__Records for the task__:
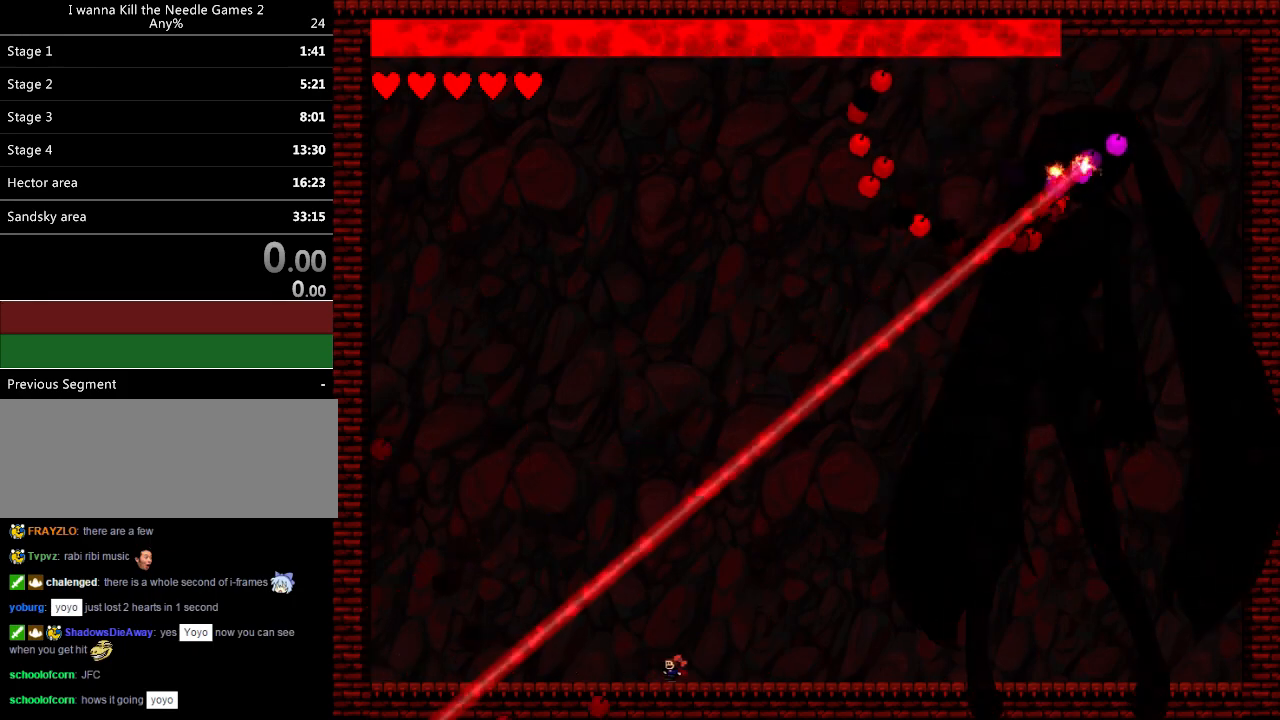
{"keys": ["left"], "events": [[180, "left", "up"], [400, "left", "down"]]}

...

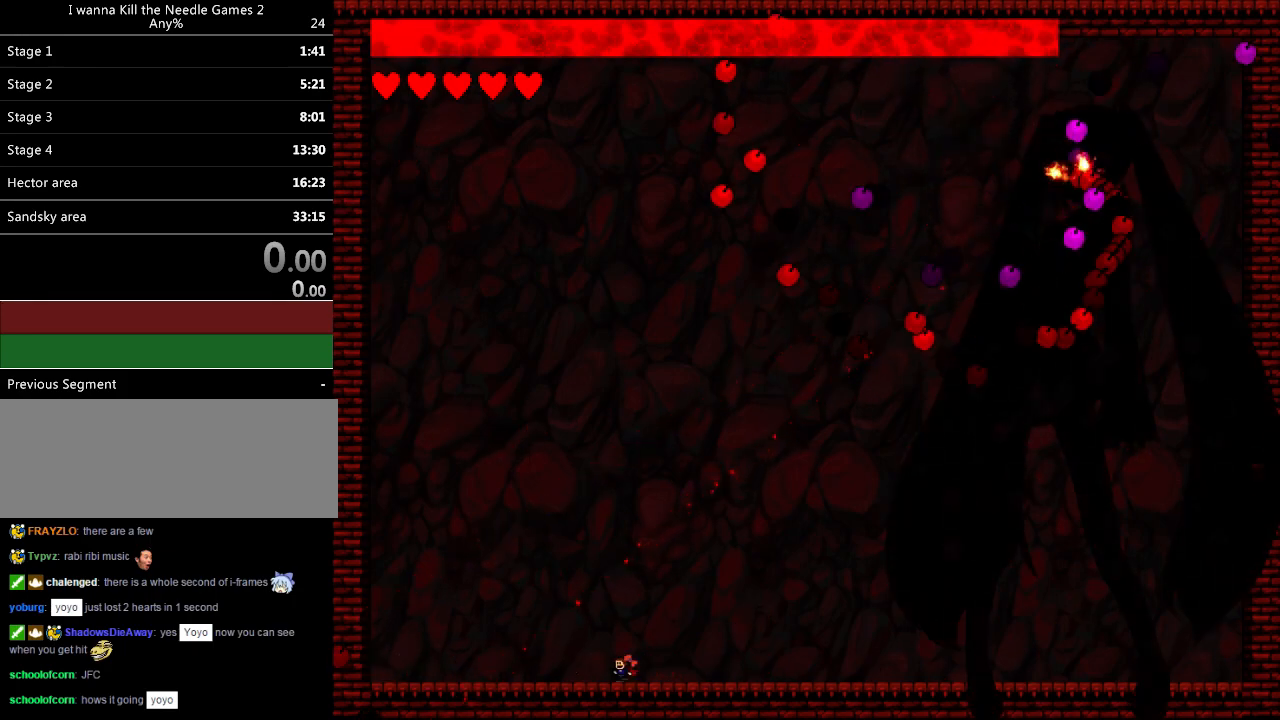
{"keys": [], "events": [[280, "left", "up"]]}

* * *

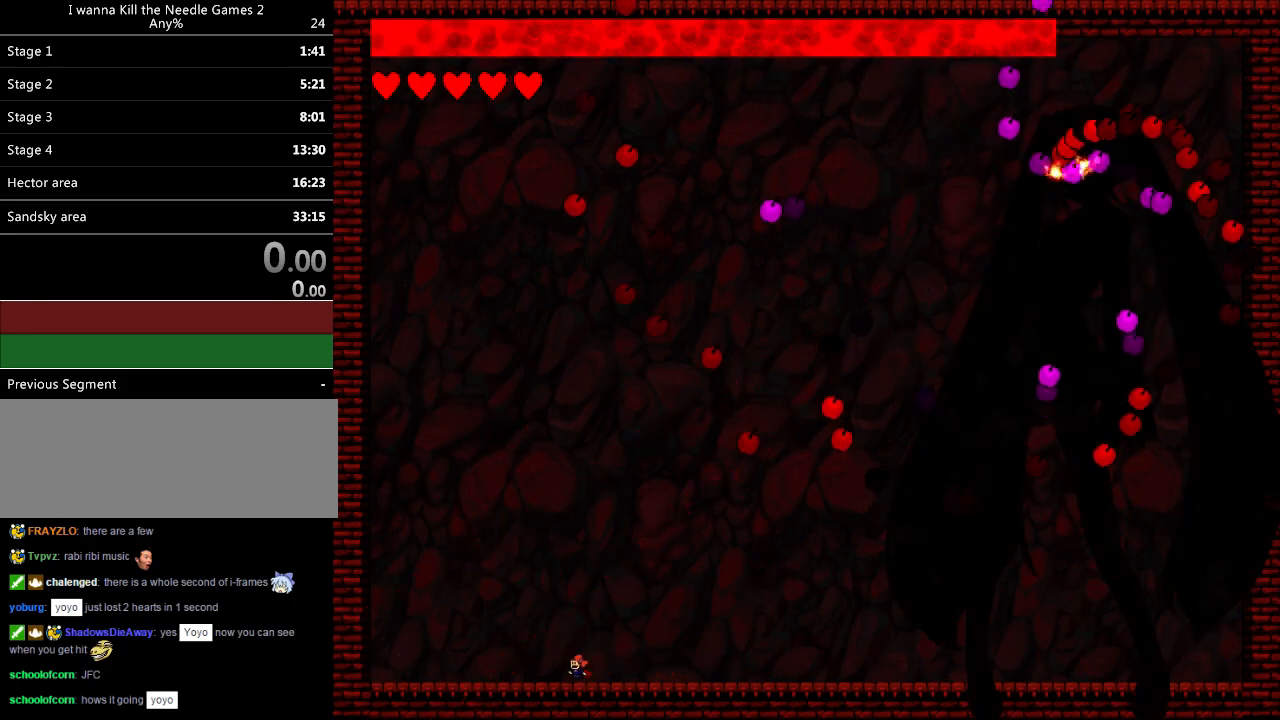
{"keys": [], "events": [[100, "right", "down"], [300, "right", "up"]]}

__Exercise prompt__:
Reading through the records above, report each line in which the string "left" is found.

__Response for this exercise__:
{"keys": ["left"], "events": [[180, "left", "up"], [400, "left", "down"]]}
{"keys": [], "events": [[280, "left", "up"]]}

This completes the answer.